Transcrevo abaixo uma interessante informação extraída do livro "A filosofia explica Bolsonaro", de Paulo Ghiraldelli Jr.:
Quando se deu a Abolição da Escravatura, os negros caíram em festas e bebedeiras. Muitos foram levados para o centro do Rio de Janeiro, onde permaneceram completamente nus, bêbados, com as famílias destroçadas, urinando e defecando nas ruas da capital. Era o último ano do Império. Quando veio a República, eles já estavam morando em casebres, em lugares em que contraíam tudo que era tipo de doença. Tentaram se empregar. Mas, com roupas sujas, exalando o cheiro de aguardente barata – única forma de suportar a vida e elemento que os viciou durante a escravidão – e descalços, eles não conseguiam ser ouvidos por nenhuma dona de casa. Ninguém os queria como mão de obra. Os tais “imigrantes” estavam para chegar! Todos diziam isso e rechaçavam os negros. Os imigrantes chegaram. Eram pobres. Mas estavam de terno e gravata. Não tinham o “cheiro de preto”. Parecia que poderiam viver fora das senzalas, quase como humanos. Aos negros nunca foi dada a condição de possíveis humanos. Então, o capitalismo brasileiro se integrou na narrativa do capitalismo internacional: trabalho assalariado para todos. Menos para os negros. Eles foram decretados não os sem-trabalho, mas os vagabundos".
"Nasceu daí o preconceito.
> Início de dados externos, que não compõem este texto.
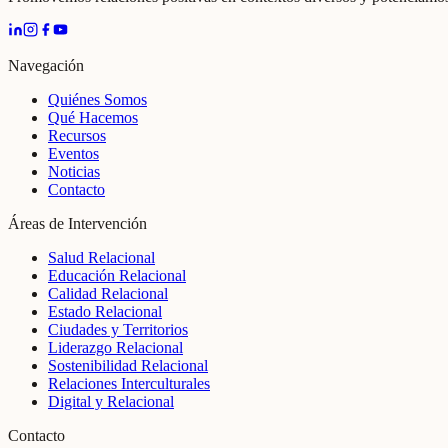
Navegación
Quiénes Somos
Qué Hacemos
Recursos
Eventos
Noticias
Contacto
Áreas de Intervención
Salud Relacional
Educación Relacional
Calidad Relacional
Estado Relacional
Ciudades y Territorios
Liderazgo Relacional
Sostenibilidad Relacional
Relaciones Interculturales
Digital y Relacional
Contacto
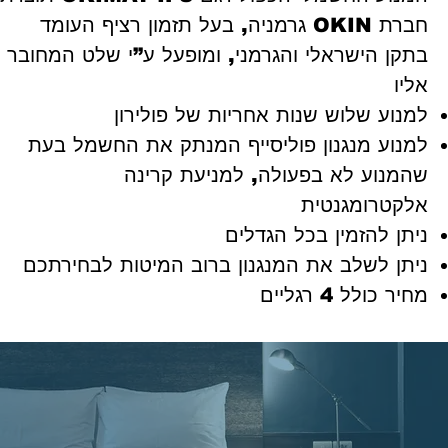
חברת OKIN גרמניה, בעל תזמון רציף העומד
בתקן הישראלי והגרמני, ומופעל ע”י שלט המחובר
אליו
למנוע שלוש שנות אחריות של פולירון
למנוע מנגנון פוליסייף המנתק את החשמל בעת
שהמנוע לא בפעולה, למניעת קרינה
אלקטרומגנטית
ניתן להזמין בכל הגדלים
ניתן לשלב את המנגנון ברוב המיטות לבחירתכם
מחיר כולל 4 רגליים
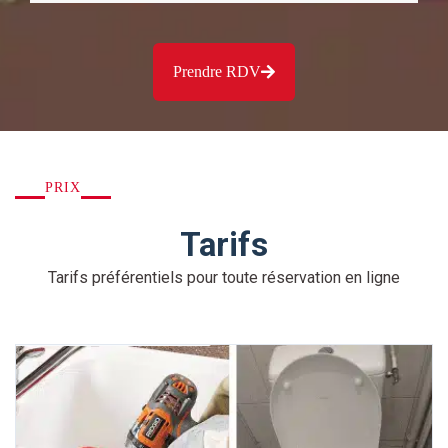
Prendre RDV
PRIX
Tarifs
Tarifs préférentiels pour toute réservation en ligne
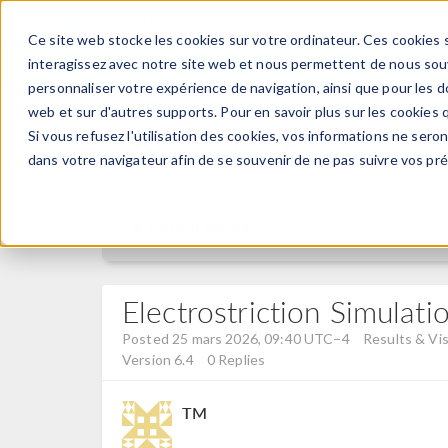
Ce site web stocke les cookies sur votre ordinateur. Ces cookies s
PRODUI
interagissez avec notre site web et nous permettent de nous souve
personnaliser votre expérience de navigation, ainsi que pour les do
web et sur d'autres supports. Pour en savoir plus sur les cookies q
Si vous refusez l'utilisation des cookies, vos informations ne seront
Discussion Forum
dans votre navigateur afin de se souvenir de ne pas suivre vos pr
Forum Home
Electrostriction Simulati
Posted 25 mars 2026, 09:40 UTC−4
Results & Vis
Version 6.4
0 Replies
TM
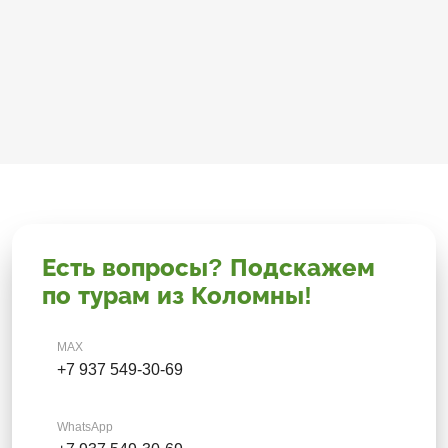
Есть вопросы? Подскажем
по турам из Коломны!
MAX
+7 937 549-30-69
WhatsApp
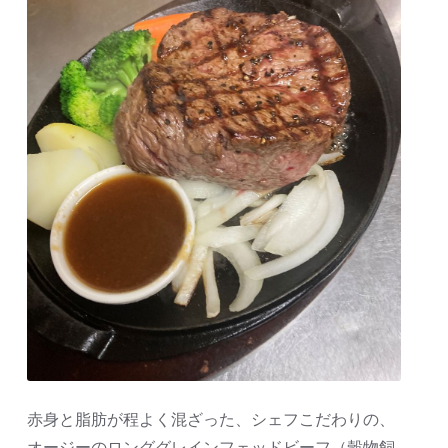
赤身と脂肪が程よく混ざった、シェフこだわりの、
オージーのロンググレインフェッドビーフ（穀物飼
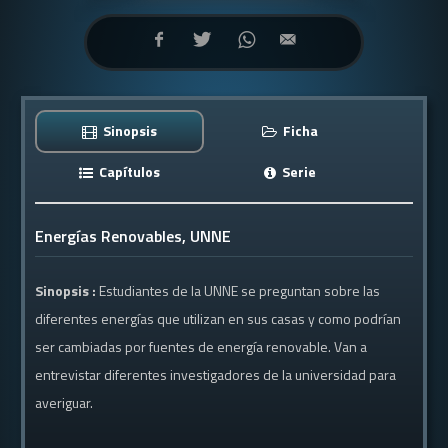
Sinopsis
Ficha
Capítulos
Serie
Energías Renovables, UNNE
Sinopsis :
Estudiantes de la UNNE se preguntan sobre las
diferentes energías que utilizan en sus casas y como podrían
ser cambiadas por fuentes de energía renovable. Van a
entrevistar diferentes investigadores de la universidad para
averiguar.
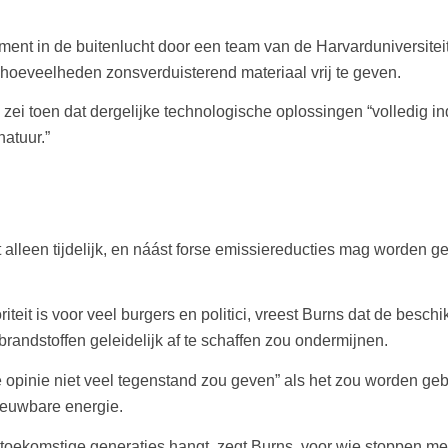
ment in de buitenlucht door een team van de Harvarduniversitei
hoeveelheden zonsverduisterend materiaal vrij te geven.
 zei toen dat dergelijke technologische oplossingen “volledig
atuur.”
leen tijdelijk, en náást forse emissiereducties mag worden gebr
iteit is voor veel burgers en politici, vreest Burns dat de bes
 brandstoffen geleidelijk af te schaffen zou ondermijnen.
 opinie niet veel tegenstand zou geven” als het zou worden gebr
ieuwbare energie.
toekomstige generaties hangt, zegt Burns, voor wie stoppen me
Ser negro passou a ser alguém que só poderia trabalhar a ferros; uma vez livre, entraria para a vida da bebida e da bandidagem. Diziam: “é de índole”. As negras, então, deixariam de lado a função de amas de leite para enveredar na prostituição barata, uma vez que a prostituição menos degradante era aquela não da sífilis, mas da simples gonorreia, transmitida pelas polacas. Minha bisavó, aos 107 anos, gostava de me contar histórias da escravidão. Mas aquelas que ela contava do negro livre eram sempre as que mais revoltavam. Pois o negro livre parou de apanhar no pelourinho da praça para ser massacrado nas prisões das delegacias de todo o país. Ela lembrava sempre da peregrinação do Negro José, um homem forte que por seis meses andou pela cidade de Nova Europa, no interior de São Paulo, tentando arrumar um terreno para carpir, sem sucesso. Foi então que ele, já à míngua, deitou-se na praça e escutou do guarda da esquina: “Está preso por vagabundagem.” Espancado na cadeia, José morreu de hemorragia interna. Durante a escravidão, durante mais de trinta anos, José havia sido o carregador de fezes da casa paroquial. Trazia para as fossas o cocô dos padres que, depois da escravidão, passaram a ir eles mesmos às fossas – “que degradante”, diziam, xingando a imperatriz. Eles mesmos tinham de defecar, sem a ajuda dos pretos. Era horrível, diziam. O negro foi tornado trabalhador livre, mas impedido de trabalhar, para em seguida receber o nome que, hoje, alguns policiais usam: “vagabundo”. Eis aí a origem do preconceito."
Os que negam as cotas e insistem em não criar uma política de integração étnica, para afastar o preconceito, são os agentes do cinismo. Procuram fingir que não sabem dessa história toda, de como o preconceito foi gerado, e insistem que no Brasil as cotas seriam um privilégio, uma odiosa marca no liberalismo, que garantiria a igualdade perante a lei. Como alguém acha que negro é realmente igual perante a lei no Brasil? Os liberais brasileiros deveriam pôr a mão na consciência e, também, nos melhores livros, ao virem com a conversa fiada da igualdade perante a lei. O preconceito só vai diminuir se o branco puder ver o negro, mais rapidamente do que temos conseguido fazer até agora, em cargos executivos, costumeiramente. As políticas de ações afirmativas são para isso, elas não são prêmios individuais ou políticas para dar diploma ou melhorar a renda do negro. Elas são políticas para abaixar a bola do preconceito. Os liberais não querem entender isso por uma razão simples: Locke era um liberal escravocrata. Nosso neoliberalismo atual é escravocrata. Nosso liberalismo desconhece John Rawls ou John Dewey."
(from "A filosofia explica Bolsonaro" by Paulo Ghiraldelli Jr.)